Warren Buffett buys companies with solid business models that are not fully appreciated. In other words, companies that appear cheap.
Japan’s five major trading houses — Mitsubishi Corp, Mitsui & Co, Sumitomo, Itochu and Marubeni — fit the bill in terms of being cheaply valued, having been hit hard by the global pandemic and collapse in commodity prices earlier this year. The Sage of Omaha has disclosed a $6.3bn investment in the quintet, and signalled he will upsize it.
In the context of Berkshire’s $150bn pile of cash and an overall equity portfolio north of $200bn, led by a chunky stake in Apple, the foray into Japan is not going to move the needle, but it does send an interesting message.
At a time when US technology company valuations are skyrocketing and their stocks can suddenly surge on next to no news, and banks — another Buffett favourite — are held back by rising loan losses and rock bottom interest rates, investors face a more volatile, dislocated and inflationary future.
About a fifth of the Japanese trading houses’ profits are gleaned from cyclical commodities and resource-related operations. In recent years they have shifted towards private equity and venture capital, so they may also provide Berkshire with plenty of upside from future deals and investments, accelerated by the corporate consequences of the pandemic.
Commodity prices, led by metals such as copper and gold, have rebounded sharply in recent months, as have bond market expectations of long-term inflation. An index of industrial metals has rallied by a third from its March nadir and sits at its best level in 16 months.
Playing a key role here has been a retreating US dollar — back at levels from May 2018 relative to its peers in the G10 countries — while so-called commodity currencies and shares in global industrial companies have bounced handily.

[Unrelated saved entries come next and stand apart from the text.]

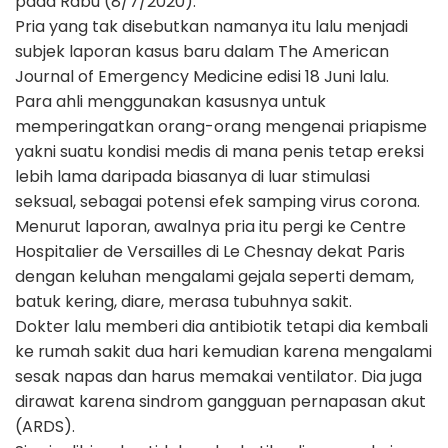
pada Rabu (8/7/2020).
Pria yang tak disebutkan namanya itu lalu menjadi
subjek laporan kasus baru dalam The American
Journal of Emergency Medicine edisi 18 Juni lalu.
Para ahli menggunakan kasusnya untuk
memperingatkan orang-orang mengenai priapisme
yakni suatu kondisi medis di mana penis tetap ereksi
lebih lama daripada biasanya di luar stimulasi
seksual, sebagai potensi efek samping virus corona.
Menurut laporan, awalnya pria itu pergi ke Centre
Hospitalier de Versailles di Le Chesnay dekat Paris
dengan keluhan mengalami gejala seperti demam,
batuk kering, diare, merasa tubuhnya sakit.
Dokter lalu memberi dia antibiotik tetapi dia kembali
ke rumah sakit dua hari kemudian karena mengalami
sesak napas dan harus memakai ventilator. Dia juga
dirawat karena sindrom gangguan pernapasan akut
(ARDS).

Early days, but a reflationary trade is brewing.
That is no small measure thanks to the efforts of the Federal Reserve. Last week the US central bank affirmed that it will tolerate a higher rate of inflation over the coming years, a policy choice with capacity for supporting commodity prices a lot further. Having been trapped within a long downward trend over the past decade, a broad basket of commodity prices is showing signs of breaking out.
Against this backdrop, owning commodity trading houses with a global footprint merits appeal — as might owning a slice of the one of the world’s largest gold miners, Barrick Gold, which also appeared in the Berkshire portfolio recently, at the same time as Mr Buffett cut back his stakes in several large US banks.
True, banks can benefit from higher market volatility, but trading houses look the better bet since they can benefit from a combination of low borrowing costs and rising commodity prices.
Much rests on whether inflation really is coming, and it is very much an open question among economists and investors. But the combination of easy money and rising government spending soaked up by central banks is showing signs of resonating across financial markets. And for all the dazzling growth allure of large tech, Apple and its peers look very expensive after stocks have run well ahead of earnings expectations.
The contrarian approach is one of building stakes in companies and sectors that are cheaply valued and with scope to benefit from a world of higher inflation and central bank control of interest rates.
Detractors highlight Mr Buffett’s mixed record of recent years, but a hallmark of successful long-term investing is recognising a shift in the narrative and buying well ahead of the herd.